Problem to work on: List every line of the entries below that contains the string "offsetDistance", matching case exactly.

Exercise input:

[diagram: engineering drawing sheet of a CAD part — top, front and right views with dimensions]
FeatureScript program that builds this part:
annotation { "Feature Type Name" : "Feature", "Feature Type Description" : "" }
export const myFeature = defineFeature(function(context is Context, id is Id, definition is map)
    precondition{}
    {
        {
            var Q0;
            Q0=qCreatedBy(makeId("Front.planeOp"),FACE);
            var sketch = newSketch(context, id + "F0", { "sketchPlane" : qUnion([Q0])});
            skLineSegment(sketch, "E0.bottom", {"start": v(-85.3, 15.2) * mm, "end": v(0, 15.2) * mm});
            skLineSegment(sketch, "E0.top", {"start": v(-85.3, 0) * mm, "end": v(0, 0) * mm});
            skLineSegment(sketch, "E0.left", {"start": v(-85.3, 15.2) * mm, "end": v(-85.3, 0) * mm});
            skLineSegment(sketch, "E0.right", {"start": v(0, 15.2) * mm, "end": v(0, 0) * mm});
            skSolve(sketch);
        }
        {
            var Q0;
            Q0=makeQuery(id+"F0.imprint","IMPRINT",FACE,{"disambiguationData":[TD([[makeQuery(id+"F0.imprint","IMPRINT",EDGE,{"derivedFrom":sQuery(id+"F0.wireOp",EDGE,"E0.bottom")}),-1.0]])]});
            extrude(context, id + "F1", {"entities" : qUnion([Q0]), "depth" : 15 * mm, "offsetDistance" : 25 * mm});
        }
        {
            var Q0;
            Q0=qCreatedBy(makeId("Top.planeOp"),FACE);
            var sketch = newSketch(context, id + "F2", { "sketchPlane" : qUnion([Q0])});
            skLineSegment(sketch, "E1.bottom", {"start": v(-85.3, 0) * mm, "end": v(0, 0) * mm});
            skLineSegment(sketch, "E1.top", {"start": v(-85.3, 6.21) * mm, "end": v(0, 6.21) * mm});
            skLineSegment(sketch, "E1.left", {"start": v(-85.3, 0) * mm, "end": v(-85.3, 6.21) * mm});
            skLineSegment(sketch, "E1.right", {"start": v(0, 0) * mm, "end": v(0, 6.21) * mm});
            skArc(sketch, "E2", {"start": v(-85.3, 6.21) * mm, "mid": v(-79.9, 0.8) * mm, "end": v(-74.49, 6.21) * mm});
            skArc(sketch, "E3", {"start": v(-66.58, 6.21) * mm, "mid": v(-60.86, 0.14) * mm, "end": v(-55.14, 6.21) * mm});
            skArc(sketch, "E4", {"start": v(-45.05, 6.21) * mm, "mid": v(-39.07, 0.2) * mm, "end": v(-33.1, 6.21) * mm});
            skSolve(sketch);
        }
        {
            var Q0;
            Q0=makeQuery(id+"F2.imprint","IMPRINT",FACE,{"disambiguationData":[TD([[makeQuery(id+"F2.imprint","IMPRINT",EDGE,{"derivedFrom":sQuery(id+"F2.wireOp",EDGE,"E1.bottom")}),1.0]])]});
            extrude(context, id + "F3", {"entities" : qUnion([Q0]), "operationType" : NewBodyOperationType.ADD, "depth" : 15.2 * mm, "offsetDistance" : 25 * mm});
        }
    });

Correct answer:
            extrude(context, id + "F1", {"entities" : qUnion([Q0]), "depth" : 15 * mm, "offsetDistance" : 25 * mm});
            extrude(context, id + "F3", {"entities" : qUnion([Q0]), "operationType" : NewBodyOperationType.ADD, "depth" : 15.2 * mm, "offsetDistance" : 25 * mm});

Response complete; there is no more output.